▶ [Exercise prompt]
Please retype every entry below, keeping it exactly the same.

▶ [Material provided]
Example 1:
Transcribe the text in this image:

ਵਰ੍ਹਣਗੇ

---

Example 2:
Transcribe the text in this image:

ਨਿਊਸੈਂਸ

▶ [Reply]
Example 1:
Transcribe the text in this image:

ਵਰ੍ਹਣਗੇ

---

Example 2:
Transcribe the text in this image:

ਨਿਊਸੈਂਸ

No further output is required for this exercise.